If the novel were a bit less convinced of its own dialectical materialism, I’d read these passages as oblique nods to conversations that Rooney had with herself during the writing process. But she omits herself from the equations that her characters toil to resolve.

What’s rare about Normal People is that it has something to say about literary ambition: that it might quietly instruct us in how to care for others. Even rarer is that it announces this earnestly. Take a scene in which Connell, lonely upon his arrival at college, seeks solace in the library. Rooney notes his strong reaction to Austen’s Emma, which leads to the observation that “the feeling provoked in Connell when Mr. Knightley kisses Emma’s hand is not completely asexual, though its relation to sexuality is indirect. It suggests to Connell that the same imagination he uses as a reader is necessary to understand real people also, and to be intimate with them.” Obviously, reading doesn’t necessarily make people nicer or generally more empathetic; the act of reading takes us away from others, and many read obsessively only to seek out themselves in the text until the novel becomes another ladder, a means of distinguishing oneself. By contrast, the idealized reading experience Rooney casts for her young writer is a magnetic mingling of literary minds that sharpens an intelligence capable not merely of imagining others but of imagining how to be close to them, even how to live with the responsibility of their happiness and dreams. How a writer pulls off such a feat is a mysterious arrangement between herself and each reader. Some novels are like suitors trying to dance with every person at a ball, while others condense the night to a single peak of rhythm.
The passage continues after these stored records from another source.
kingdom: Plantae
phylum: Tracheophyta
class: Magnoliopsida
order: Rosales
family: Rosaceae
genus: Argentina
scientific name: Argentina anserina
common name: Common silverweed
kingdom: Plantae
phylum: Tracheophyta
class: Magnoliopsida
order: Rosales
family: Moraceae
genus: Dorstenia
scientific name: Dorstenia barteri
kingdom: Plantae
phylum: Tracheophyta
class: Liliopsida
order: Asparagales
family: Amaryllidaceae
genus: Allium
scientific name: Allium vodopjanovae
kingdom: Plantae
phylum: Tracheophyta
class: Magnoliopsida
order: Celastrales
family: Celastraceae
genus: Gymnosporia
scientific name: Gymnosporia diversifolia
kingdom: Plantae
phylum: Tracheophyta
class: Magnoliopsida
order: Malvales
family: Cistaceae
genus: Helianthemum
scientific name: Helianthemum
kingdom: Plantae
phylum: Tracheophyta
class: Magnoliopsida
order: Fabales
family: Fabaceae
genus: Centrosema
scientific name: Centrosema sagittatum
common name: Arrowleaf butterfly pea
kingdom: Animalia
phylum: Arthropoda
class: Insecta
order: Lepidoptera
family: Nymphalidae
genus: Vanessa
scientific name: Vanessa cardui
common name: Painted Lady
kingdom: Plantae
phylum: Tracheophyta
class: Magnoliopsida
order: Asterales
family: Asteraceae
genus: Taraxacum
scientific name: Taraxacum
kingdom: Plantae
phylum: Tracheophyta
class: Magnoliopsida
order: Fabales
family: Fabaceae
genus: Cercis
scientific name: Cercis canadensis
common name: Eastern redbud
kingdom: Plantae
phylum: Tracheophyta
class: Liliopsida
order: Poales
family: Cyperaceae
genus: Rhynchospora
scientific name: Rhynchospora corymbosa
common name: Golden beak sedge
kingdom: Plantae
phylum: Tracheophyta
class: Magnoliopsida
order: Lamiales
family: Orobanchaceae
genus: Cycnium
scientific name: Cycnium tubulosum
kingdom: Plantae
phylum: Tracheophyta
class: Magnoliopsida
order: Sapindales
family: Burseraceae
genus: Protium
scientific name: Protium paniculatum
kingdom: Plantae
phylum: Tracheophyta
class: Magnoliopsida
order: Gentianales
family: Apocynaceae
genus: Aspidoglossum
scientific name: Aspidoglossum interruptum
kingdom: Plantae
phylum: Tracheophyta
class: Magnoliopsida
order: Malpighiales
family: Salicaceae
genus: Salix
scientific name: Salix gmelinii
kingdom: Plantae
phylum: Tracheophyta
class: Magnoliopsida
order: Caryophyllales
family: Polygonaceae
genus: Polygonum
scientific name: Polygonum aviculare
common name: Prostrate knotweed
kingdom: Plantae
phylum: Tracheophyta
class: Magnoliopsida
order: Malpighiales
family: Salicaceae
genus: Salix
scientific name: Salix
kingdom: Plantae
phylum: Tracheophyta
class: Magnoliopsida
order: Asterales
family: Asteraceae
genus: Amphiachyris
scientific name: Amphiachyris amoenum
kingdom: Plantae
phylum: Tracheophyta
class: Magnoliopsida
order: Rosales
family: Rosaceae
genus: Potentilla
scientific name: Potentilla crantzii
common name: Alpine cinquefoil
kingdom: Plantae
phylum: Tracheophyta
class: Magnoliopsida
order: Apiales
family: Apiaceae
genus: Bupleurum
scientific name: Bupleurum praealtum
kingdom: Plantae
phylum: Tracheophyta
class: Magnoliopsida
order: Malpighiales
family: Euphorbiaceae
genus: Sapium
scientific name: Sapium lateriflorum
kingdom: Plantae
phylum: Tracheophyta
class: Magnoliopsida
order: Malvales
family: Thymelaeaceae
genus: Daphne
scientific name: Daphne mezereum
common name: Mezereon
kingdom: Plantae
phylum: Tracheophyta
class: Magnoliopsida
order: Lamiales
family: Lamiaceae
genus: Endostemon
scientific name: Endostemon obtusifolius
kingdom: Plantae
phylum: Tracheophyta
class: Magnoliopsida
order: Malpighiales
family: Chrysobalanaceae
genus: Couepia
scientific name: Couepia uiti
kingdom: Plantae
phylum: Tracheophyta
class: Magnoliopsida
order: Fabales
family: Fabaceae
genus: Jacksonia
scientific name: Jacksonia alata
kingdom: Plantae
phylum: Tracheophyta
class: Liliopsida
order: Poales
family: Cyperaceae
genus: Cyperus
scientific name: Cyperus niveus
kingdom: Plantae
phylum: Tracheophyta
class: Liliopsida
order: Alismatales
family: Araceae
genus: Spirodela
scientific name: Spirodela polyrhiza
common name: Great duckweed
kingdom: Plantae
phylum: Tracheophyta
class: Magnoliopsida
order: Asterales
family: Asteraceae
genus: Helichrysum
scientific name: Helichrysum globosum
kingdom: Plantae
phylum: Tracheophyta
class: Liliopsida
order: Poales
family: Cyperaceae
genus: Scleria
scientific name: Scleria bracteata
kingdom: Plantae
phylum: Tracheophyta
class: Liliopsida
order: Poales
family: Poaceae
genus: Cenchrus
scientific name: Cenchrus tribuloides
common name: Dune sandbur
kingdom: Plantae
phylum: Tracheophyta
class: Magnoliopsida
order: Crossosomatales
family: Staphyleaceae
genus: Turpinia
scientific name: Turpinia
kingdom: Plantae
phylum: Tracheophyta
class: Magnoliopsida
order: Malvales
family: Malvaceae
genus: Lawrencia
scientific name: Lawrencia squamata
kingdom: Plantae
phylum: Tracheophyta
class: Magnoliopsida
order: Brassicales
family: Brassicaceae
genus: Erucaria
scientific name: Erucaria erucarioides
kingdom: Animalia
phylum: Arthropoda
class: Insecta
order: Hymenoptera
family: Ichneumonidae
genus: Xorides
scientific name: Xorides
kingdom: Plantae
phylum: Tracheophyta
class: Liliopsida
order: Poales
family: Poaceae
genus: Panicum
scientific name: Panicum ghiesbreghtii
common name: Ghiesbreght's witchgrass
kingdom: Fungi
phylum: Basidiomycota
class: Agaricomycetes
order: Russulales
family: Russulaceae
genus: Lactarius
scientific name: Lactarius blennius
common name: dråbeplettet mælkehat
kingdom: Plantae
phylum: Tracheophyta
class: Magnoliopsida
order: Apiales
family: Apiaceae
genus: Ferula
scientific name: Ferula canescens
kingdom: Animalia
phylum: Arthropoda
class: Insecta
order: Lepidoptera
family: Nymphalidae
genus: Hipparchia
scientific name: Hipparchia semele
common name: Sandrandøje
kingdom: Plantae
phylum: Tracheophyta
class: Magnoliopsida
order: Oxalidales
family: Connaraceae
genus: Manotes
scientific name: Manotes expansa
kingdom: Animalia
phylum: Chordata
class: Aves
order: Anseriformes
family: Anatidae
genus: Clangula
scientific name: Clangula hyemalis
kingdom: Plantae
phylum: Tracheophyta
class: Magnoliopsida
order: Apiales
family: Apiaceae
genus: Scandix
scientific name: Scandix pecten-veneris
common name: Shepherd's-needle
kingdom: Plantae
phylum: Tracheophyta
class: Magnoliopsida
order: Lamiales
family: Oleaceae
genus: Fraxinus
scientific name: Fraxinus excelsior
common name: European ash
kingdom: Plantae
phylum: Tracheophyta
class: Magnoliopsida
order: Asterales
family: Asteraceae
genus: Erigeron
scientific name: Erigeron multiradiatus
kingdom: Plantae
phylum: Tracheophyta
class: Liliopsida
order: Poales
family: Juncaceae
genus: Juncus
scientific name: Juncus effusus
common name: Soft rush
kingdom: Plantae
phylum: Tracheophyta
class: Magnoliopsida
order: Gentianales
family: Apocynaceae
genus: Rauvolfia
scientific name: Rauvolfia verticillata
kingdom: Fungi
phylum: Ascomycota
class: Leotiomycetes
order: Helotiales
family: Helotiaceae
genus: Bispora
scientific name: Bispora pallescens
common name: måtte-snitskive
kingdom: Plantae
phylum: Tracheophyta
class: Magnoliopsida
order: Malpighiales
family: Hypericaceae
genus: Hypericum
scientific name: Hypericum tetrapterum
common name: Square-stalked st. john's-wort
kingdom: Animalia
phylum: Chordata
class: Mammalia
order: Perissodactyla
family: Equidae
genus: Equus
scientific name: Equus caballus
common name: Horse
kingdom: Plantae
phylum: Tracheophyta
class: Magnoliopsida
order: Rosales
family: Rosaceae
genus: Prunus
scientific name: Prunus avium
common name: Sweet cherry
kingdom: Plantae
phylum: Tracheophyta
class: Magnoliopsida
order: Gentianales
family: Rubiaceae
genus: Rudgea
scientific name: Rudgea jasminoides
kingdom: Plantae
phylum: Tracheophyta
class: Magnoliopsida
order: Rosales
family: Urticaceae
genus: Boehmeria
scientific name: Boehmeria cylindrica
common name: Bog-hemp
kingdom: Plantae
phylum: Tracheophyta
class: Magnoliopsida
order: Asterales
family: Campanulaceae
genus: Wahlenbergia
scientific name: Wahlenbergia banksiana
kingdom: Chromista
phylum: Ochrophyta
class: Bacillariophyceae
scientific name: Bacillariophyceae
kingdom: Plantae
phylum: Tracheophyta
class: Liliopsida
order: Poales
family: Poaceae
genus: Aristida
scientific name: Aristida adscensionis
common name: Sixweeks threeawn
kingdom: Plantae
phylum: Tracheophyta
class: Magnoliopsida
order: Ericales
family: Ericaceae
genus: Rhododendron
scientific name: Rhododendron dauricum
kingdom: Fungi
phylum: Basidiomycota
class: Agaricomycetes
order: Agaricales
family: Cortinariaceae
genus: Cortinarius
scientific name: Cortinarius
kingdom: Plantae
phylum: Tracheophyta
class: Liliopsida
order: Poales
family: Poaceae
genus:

Connell’s ecstatic literary encounter fits like a guileless shadow upon Vivian Gornick’s 1997 essay “The End of the Novel of Love,” in which she observes, “In great novels we always feel that the writer, at the time of the writing, knows as much as anyone around can know, and is struggling to make sense of what is perceived somewhere in the nerve endings if not yet in clarified consciousness…. To get to those nerve endings a metaphor must be exact, not approximate.” Gornick asserts that self-definition and discovery through love as metaphor used to reach such nerve endings 100 or even 50 years ago but no longer; a new form is required. For the power vested in the novel of love is “wholly dependent on the static quality of the world against which its characters are struggling.” Marriage, family, individuating romantic love—these don’t have the honey and stick they once did, but people still crave stories.

Rooney’s novel offers us a document from this changed world. But it still is a love story. It’s just that her version of it assists the reader in feeling the relief of being normal. Not in the sense of accepting conformity but in arousing a desire that transgresses against self-interest, is centered on others. It’s not a new idea, but in reading Normal People you find yourself recognizing, even wanting, a love that if fulfilled would change the world for each and every one of us. What could be more normal than that?